# Entries supplied

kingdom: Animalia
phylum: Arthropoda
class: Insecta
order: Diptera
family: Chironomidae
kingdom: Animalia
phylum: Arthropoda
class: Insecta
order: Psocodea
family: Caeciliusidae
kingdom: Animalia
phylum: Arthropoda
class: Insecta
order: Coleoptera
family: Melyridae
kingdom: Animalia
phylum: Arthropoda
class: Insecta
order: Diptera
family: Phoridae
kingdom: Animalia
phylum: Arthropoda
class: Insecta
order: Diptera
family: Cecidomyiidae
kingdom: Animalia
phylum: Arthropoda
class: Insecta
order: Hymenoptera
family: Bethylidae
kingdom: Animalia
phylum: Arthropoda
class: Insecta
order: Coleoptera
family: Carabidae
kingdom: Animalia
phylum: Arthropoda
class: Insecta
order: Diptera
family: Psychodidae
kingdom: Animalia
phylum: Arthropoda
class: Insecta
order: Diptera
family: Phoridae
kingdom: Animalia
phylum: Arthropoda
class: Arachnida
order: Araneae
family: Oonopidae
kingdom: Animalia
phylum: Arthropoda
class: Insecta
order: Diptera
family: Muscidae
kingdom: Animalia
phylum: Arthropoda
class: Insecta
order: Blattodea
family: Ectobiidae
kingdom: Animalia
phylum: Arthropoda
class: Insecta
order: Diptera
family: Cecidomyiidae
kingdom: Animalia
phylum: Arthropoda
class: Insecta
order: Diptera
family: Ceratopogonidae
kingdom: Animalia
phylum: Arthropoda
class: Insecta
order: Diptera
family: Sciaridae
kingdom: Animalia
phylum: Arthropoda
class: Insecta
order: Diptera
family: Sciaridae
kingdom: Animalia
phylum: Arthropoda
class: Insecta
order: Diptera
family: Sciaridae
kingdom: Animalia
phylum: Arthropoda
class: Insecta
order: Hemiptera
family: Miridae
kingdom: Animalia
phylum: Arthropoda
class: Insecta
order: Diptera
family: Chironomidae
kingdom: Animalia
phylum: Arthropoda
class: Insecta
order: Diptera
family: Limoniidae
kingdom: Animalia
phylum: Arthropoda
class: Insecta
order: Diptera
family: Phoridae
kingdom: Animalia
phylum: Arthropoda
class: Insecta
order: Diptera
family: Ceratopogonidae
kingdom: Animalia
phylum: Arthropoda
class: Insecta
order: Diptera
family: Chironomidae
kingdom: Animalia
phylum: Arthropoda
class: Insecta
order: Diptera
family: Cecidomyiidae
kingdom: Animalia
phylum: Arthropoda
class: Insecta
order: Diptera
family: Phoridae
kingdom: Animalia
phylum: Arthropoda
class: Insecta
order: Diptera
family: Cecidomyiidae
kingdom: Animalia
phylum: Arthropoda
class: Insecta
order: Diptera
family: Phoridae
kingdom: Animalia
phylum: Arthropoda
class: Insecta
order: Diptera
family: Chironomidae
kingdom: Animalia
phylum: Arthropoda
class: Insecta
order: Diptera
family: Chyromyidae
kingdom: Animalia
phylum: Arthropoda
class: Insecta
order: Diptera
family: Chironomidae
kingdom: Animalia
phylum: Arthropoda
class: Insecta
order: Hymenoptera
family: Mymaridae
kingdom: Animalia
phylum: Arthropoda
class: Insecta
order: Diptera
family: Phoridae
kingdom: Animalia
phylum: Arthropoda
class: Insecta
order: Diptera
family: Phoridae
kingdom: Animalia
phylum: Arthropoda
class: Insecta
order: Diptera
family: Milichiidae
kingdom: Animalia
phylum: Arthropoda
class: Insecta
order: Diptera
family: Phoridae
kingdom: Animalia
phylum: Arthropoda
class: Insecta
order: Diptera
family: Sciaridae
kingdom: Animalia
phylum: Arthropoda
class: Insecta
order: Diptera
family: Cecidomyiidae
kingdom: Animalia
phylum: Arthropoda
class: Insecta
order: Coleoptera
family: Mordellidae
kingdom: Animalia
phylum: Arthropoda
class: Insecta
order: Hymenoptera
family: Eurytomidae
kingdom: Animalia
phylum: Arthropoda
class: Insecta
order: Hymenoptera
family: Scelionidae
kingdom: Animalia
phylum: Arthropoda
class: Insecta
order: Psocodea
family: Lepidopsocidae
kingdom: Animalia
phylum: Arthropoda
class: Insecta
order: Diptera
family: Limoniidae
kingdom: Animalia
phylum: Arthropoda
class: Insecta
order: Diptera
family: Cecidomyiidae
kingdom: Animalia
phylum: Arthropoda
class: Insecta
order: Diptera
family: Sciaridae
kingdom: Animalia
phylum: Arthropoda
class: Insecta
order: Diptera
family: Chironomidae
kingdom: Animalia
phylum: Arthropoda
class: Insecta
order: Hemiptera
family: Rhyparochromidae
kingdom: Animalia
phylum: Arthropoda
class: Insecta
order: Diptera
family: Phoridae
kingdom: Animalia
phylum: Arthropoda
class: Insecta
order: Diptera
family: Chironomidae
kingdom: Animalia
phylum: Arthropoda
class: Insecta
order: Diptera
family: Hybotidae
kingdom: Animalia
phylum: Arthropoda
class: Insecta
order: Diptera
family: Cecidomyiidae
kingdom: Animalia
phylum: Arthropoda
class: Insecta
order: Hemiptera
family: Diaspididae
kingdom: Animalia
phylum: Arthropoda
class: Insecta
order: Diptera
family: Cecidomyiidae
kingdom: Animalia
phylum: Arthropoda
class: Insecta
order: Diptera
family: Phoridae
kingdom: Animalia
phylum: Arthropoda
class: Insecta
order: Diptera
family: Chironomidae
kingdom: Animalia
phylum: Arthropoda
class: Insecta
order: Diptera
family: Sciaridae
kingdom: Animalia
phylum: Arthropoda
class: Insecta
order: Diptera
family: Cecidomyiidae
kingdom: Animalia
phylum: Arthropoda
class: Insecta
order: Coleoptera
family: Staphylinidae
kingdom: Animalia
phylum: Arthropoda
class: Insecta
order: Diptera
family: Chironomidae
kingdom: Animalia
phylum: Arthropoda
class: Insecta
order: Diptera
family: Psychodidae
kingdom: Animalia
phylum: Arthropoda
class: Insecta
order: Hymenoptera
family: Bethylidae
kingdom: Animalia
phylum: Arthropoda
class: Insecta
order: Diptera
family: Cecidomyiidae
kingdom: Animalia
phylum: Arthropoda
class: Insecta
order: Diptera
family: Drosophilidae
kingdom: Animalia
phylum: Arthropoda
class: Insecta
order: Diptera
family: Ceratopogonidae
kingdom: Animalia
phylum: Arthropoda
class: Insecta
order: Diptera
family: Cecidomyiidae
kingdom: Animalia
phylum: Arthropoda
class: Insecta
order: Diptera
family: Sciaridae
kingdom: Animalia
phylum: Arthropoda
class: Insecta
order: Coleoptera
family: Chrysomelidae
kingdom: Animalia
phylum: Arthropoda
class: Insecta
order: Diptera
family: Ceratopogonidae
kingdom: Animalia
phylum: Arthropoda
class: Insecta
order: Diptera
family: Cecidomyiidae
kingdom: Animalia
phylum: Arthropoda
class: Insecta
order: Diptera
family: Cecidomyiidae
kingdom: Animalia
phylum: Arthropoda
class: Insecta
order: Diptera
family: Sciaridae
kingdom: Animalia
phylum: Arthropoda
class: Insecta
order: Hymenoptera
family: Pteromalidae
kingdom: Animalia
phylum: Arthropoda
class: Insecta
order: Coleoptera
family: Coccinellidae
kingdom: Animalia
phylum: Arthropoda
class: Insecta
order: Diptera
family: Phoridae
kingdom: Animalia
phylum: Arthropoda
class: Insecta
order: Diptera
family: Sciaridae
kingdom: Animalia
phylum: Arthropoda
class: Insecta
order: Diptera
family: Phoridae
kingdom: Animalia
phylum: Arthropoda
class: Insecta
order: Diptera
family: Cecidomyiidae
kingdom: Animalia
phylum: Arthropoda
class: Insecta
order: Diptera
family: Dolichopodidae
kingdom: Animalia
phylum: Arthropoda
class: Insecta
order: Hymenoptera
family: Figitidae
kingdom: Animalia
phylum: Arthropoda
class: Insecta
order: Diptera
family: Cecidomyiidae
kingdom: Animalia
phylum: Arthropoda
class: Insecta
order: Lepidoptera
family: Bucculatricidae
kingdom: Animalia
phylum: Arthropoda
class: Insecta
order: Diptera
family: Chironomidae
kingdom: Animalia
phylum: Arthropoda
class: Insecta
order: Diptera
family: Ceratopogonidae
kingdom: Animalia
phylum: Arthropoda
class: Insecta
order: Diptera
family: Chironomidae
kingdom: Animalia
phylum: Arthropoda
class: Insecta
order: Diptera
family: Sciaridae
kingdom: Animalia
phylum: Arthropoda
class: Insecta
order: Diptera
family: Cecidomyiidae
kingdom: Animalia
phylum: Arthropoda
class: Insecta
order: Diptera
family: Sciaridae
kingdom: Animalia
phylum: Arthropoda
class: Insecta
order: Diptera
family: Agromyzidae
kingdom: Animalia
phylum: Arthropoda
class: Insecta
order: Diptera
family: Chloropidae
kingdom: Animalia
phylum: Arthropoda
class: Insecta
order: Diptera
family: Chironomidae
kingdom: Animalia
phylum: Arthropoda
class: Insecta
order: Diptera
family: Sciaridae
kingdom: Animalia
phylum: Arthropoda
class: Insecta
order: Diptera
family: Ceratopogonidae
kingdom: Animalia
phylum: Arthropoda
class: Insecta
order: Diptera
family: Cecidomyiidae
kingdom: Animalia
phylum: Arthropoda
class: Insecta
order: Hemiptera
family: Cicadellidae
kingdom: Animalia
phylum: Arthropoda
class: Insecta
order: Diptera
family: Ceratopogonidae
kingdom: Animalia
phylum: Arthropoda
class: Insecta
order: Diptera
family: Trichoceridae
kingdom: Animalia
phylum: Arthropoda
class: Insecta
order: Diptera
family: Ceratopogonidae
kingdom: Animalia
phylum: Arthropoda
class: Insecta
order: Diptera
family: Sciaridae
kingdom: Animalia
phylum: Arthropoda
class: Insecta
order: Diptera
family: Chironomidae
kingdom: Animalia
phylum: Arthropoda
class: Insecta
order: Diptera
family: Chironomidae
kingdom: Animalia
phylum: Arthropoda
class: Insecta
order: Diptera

# Work to complete
Render the items, starting at the first line and ending at the line containing "family: Melyridae", as a two-column CSV with the headers rank and name, one row per line. Enclose each field in double quotes and replace any line breaks within a field with spaces.

# Response to this exercise
rank,name
"kingdom:","Animalia"
"phylum:","Arthropoda"
"class:","Insecta"
"order:","Diptera"
"family:","Chironomidae"
"kingdom:","Animalia"
"phylum:","Arthropoda"
"class:","Insecta"
"order:","Psocodea"
"family:","Caeciliusidae"
"kingdom:","Animalia"
"phylum:","Arthropoda"
"class:","Insecta"
"order:","Coleoptera"
"family:","Melyridae"